Unions, watchdog groups renew call for capping ‘exorbitant’ contractor salaries

A collection of federal unions and watchdogs groups wrote to the House and Senate Armed Services Committee urging support for a law capping taxpayer-funded cont...

A collection of federal unions and watchdogs groups wrote to the House and Senate Armed Services Committee urging support for a law capping taxpayer-funded contracting compensation costs at $230,700. That is the maximum salary earned by the highest-paid federal employees.

Contractor salaries are now capped at $763,029, per a 1998 law that sets annual compensation benchmarks.

“With budget cuts and sequestration looming, it is fiscally irresponsible to allow private contractors to charge escalating and exorbitant rates to the government,” the groups’ letter stated. Under the current formula, the increase in compensation costs paid to contractors has grown 53 percent faster than inflation, the groups said.

Limiting taxpayer-funded compensation to about $230,000 would save at least $5 billion a year, according to the letter. Signers included the American Federal of Government Employees, the National Treasury Employees Union and the Project on Government Oversight.

“Private firms are of course free to pay their employees whatever they deem that they are worth,” the letter stated, but the amounts charged to the government as allowable costs should be lowered, the groups said.

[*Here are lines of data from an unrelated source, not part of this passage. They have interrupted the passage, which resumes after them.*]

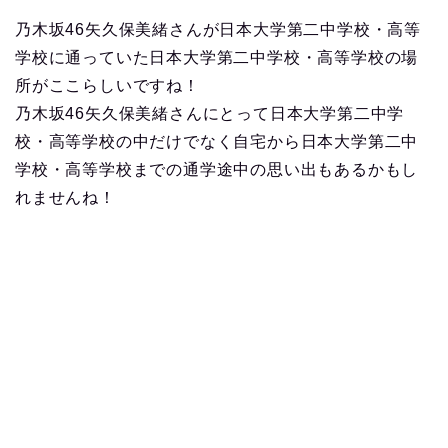
乃木坂46矢久保美緒さんが日本大学第二中学校・高等
学校に通っていた日本大学第二中学校・高等学校の場
所がここらしいですね！
乃木坂46矢久保美緒さんにとって日本大学第二中学
校・高等学校の中だけでなく自宅から日本大学第二中
学校・高等学校までの通学途中の思い出もあるかもし
れませんね！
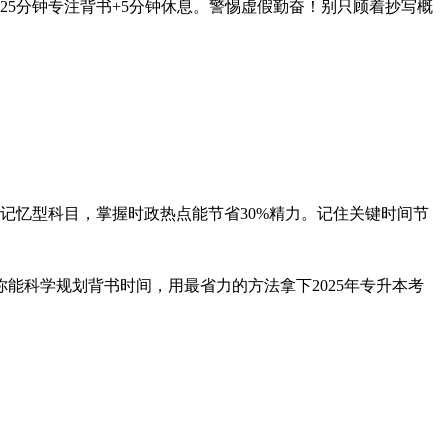
5分钟专注背书+5分钟休息。警惕虚假勤奋！别只顾着抄写概
记忆型科目，掌握时政热点能节省30%精力。记住关键时间节
能科学规划背书时间，用最省力的方法拿下2025年专升本考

Chairman of the Senate Armed Services Committee, Carl Levin (D-Mich), has included a similar provision in the version of the 2013 Defense Authorization Act he introduced last summer.

Industry says pay cap would make contractors uncompetitive

Contractors have long maintained that their compensation rates track with salaries in the broader private sector and that limiting them would make it more difficult to attract talent.

Trey Hodgkins, the senior vice president of the IT industry group TechAmerica, said he supports maintaining the current compensation formula.

“TechAmerica represents a wide variety of companies delivering sophisticated technology solutions across a wide variety of missions in the federal government,” he said in a emailed statement. “Government contractor compensation for these skills and services must be able to compete with the demand and compensation for the same pool of talent in the private sector.”

But in their letter, the groups said they didn’t believe the $230,000 limit would make it more difficult to keep a talented workforce, pointing to David Wineland, a National Institute of Standards and Technology employee, who recently won a Nobel Prize in physics.

The letter also pointed out the current compensation rate allows contracting executives to earn more than the President ($400,000), the defense secretary ($200,000) and members of the Senate ($174,000).

In a statement provided to Federal News Radio, the Professional Services Council, which represents many government contractors, said pay-cap proposals would only serve to drive away contractors doing vital work.

“The reality is that this proposed limitation would deprive the government of access to critical skills, such as those currently in high demand to defend government networks from cyber intrusions,” according to PSC’s statement. “Existing limitations on compensation for federal employees are already hindering the government’s ability to recruit and retain highly skilled professionals.”

This is at least the second year in a row that a contractor pay cap has been included in the Senate’s defense policy bill. Last year, an amendment sponsored by Sens. Barbara Boxer (D-Calif.) and Chuck Grassley (R-Kan.) would have capped salaries at $400,000. However, the House stripped that measure out in the final version of the bill that passed.

In March, Boxer and Grassley reintroduced their pay cap as a stand-alone measure, but it remains stuck in committee.